Уже в эпоху раннего средневековья китайская мысль пришла к систематическому пониманию «сокровенного подобия» земного и небесного в «учении о сокровенном» (сюанъ сюэ). Главная тема этого философского синтеза – «сокровенное единство» вещей в «превращениях единичного» (мин и ду хуа). Тогда же получила метафизическое обоснование идея «утонченного» или «чудесного» совпадения символических («небесных») и эмпирических свойств вещей в сингулярной природе бытия-события. Позднее на этой основе сложился репертуар символических качеств действий и ситуаций, ставших основными кирпичиками китайской традиции. Эти типовые, обладавшие весомостью ритуальных норм жесты и фигуры речи были плодом поиска идеального соответствия, которое утверждало единство внешне не связанных между собой вещей. Символические типы составили матрицу образования в школах культурной и общественной практики Китая. Их усвоение как раз вело к прозрению «сокровенного подобия» вещей, дарующему эффективность действия[175]. Его сущностью была поистине чудесная способность разрубать вещи не надвое, а наодно: постигать единство бытия, выявляя все более тонкие различия в опыте. Классическим примером здесь служит герой рассказа Чжуан-цзы, который разделывал туши быков, полагаясь на их «небесное устроение», то есть бытийную цельность[176]. В даосском каноне «Ле-цзы» есть сюжет о волшебном мече, который рассекал тела, не оставляя на них разрезов[177]. С особенной резкостью тот же мотив выражен в чаньском коане о наставнике, который возродил в монастыре единство, разрубив кошку[178].
Мотив «небесной сети» или «небесного устроения» вещей имеет и определенное психологическое измерение. Еще полвека тому назад А. Мишотт показал, что опыт «качественной событийности» относится к бессознательной, сверхиндивидуальной страте восприятия, наблюдаемой у младенцев[179]. Недаром со времен Лао-цзы «младенческое сердце» стало именем высшей мудрости во всех учениях Китая. В душевном опыте индивида оно соответствует не просто блаженно-цельному восприятию жизни у младенца, а переживанию жизни, общему для всех живущих. Мы имеем дело с опытом совместности всего живого, который относится к тому, что можно назвать онтологическим субстратом памяти, то есть памятью чистого события, вернее, со-бытийности мира. На нее указывает Лао-цзы, когда говорит, что люди древности «завязывали узелки вместо письма» («Дао-Дэ цзин», гл. 80). Попутно уточним популярный, но поверхностный тезис о любви китайцев к имитациям и подделкам. Речь идет, как можно сейчас видеть, не об имитации, а именно о «пособлении», аккомпанировании в поле жизненной совместности. Такое действие не стесняет творческих импульсов.
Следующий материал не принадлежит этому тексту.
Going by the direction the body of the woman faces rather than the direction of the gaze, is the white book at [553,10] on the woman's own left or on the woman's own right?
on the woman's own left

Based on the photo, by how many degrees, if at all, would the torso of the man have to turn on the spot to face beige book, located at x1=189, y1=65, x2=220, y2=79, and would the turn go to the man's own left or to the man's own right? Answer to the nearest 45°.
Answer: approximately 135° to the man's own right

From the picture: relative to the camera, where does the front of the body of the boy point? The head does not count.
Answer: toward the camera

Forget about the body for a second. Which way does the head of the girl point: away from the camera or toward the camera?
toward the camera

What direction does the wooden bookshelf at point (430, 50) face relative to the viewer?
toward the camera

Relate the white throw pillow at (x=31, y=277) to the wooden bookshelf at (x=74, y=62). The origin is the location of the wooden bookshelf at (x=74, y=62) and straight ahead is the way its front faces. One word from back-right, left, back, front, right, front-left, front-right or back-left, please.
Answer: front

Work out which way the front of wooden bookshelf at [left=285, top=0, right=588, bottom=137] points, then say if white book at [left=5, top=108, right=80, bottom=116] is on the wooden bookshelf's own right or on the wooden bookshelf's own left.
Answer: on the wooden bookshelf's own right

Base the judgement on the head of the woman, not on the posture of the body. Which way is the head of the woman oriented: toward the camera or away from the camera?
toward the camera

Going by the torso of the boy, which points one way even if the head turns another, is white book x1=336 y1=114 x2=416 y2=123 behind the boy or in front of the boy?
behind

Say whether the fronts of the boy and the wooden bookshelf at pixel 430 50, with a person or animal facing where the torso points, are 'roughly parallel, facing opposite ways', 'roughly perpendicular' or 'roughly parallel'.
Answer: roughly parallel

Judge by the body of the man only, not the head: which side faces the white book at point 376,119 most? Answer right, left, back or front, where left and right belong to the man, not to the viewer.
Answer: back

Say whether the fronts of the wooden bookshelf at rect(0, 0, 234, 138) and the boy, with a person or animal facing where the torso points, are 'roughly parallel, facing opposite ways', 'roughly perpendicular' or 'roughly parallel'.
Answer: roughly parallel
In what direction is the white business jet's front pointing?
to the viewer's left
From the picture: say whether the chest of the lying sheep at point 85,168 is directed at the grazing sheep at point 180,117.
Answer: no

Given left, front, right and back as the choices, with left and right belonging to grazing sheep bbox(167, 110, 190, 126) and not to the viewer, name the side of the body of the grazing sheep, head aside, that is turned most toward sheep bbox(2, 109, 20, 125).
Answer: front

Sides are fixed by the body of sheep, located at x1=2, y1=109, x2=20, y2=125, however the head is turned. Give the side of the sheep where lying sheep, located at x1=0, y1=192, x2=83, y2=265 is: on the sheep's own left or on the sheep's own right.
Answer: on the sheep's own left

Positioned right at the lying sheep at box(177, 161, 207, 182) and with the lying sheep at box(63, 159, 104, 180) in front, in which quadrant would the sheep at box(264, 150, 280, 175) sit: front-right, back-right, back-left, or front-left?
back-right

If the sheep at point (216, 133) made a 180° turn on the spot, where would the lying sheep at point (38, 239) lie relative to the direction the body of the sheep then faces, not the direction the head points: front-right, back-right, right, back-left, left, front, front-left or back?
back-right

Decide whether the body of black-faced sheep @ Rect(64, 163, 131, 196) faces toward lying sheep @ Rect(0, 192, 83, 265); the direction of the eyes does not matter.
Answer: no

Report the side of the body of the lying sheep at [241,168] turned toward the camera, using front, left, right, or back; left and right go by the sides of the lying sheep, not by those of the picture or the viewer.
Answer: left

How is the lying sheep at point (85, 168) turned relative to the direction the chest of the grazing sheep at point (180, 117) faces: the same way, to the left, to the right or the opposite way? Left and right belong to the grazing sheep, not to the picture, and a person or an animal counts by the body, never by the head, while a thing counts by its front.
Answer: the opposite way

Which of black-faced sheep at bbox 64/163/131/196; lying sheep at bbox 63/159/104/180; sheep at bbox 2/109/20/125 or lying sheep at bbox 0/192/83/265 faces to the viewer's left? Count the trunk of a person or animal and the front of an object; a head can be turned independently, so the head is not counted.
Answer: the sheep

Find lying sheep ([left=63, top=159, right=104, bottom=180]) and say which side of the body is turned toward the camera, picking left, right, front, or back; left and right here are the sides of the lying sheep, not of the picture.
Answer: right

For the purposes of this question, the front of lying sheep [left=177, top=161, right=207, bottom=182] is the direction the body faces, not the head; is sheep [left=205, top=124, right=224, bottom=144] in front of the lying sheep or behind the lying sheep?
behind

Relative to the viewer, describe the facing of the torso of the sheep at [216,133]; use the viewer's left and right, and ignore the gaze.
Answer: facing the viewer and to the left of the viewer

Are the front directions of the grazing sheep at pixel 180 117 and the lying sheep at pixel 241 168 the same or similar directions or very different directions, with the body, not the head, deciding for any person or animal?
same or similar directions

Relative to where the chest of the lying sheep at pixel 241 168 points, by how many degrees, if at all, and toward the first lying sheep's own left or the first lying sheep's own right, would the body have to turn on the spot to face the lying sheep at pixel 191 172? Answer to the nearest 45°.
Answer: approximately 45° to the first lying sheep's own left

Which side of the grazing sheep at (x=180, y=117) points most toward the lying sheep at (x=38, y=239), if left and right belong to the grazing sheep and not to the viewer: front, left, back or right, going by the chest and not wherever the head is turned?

Теперь мы можем видеть, каким образом возвращение к «младенчески чистому сердцу» могло служить в Китае условием стратегической инициативы. С одной стороны, речь идет об особого рода действенном знании, оказывающем неотразимое воздействие на вещи, удаленные во времени и пространстве. Автор данных строк когда-то назвал эту неизвестную на Западе форму практики «стратегическим подпольем Китая»[180]. С другой стороны, в мировой со-бытийности все явления равно реальны и нереальны, а знание «чудесной смычки» сокровенного и явленного, небесного и человеческого порядков бытия позволяет мгновенно изменять статус явления, превращать фиктивное в подлинное и наоборот, согласно актуальной ситуации. Искусный стратег не делает выбора между тем и другим, но постоянно возвращается к предвечному началу, предоставляя вещам «превращаться самим», а себе – «привечать» грядущее, оседлав поток перемен. Китайская мудрость исконно стратегична в том смысле, что она учит находиться где угодно, не находясь нигде, пребывать в своем отсутствии, ни с чем себя не отождествляя, не разделяя фикцию и действительность. Последнее обстоятельство, кстати, объясняет вкус китайцев к экстравагантному, курьезному, даже гротескному, запечатлевшемуся и в нормативных образах китайской культуры, по сути – тех же символических типах.